**SUPPLIED MATERIAL:**
▼▼▼
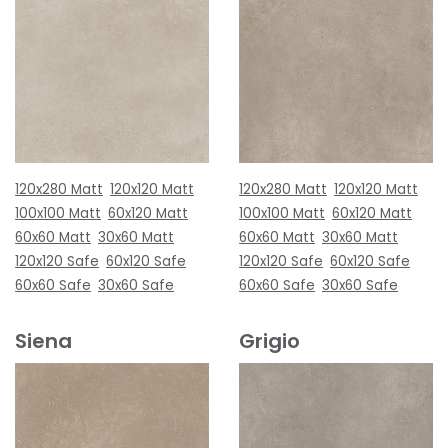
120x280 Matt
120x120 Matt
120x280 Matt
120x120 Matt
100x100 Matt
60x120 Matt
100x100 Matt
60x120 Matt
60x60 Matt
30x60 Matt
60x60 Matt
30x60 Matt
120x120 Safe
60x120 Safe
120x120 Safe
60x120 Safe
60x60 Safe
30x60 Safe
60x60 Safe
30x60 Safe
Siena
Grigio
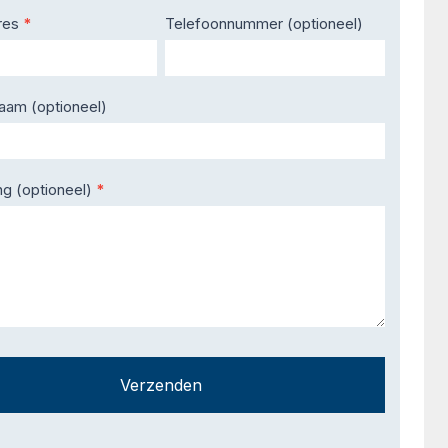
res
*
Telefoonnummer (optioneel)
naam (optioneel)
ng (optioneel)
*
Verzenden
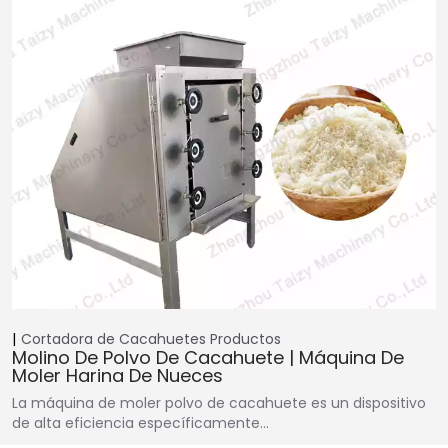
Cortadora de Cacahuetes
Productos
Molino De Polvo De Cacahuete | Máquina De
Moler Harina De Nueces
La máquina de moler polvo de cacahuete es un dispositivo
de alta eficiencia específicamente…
▲▲▲
▼▼▼
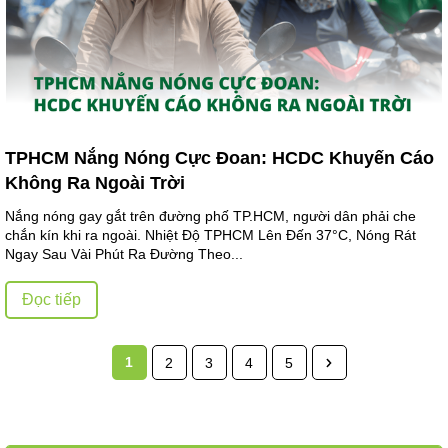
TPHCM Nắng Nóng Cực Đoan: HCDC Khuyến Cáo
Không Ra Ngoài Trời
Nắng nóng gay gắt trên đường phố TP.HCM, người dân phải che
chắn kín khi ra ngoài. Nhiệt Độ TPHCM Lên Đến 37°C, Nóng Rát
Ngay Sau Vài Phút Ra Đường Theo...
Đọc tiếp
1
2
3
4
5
▲▲▲
**TASK INSTRUCTIONS:**
Go through the records above and, whenever a line includes the word "Nắng", copy it.

**EXPECTED ANSWER:**
TPHCM Nắng Nóng Cực Đoan: HCDC Khuyến Cáo
Nắng nóng gay gắt trên đường phố TP.HCM, người dân phải che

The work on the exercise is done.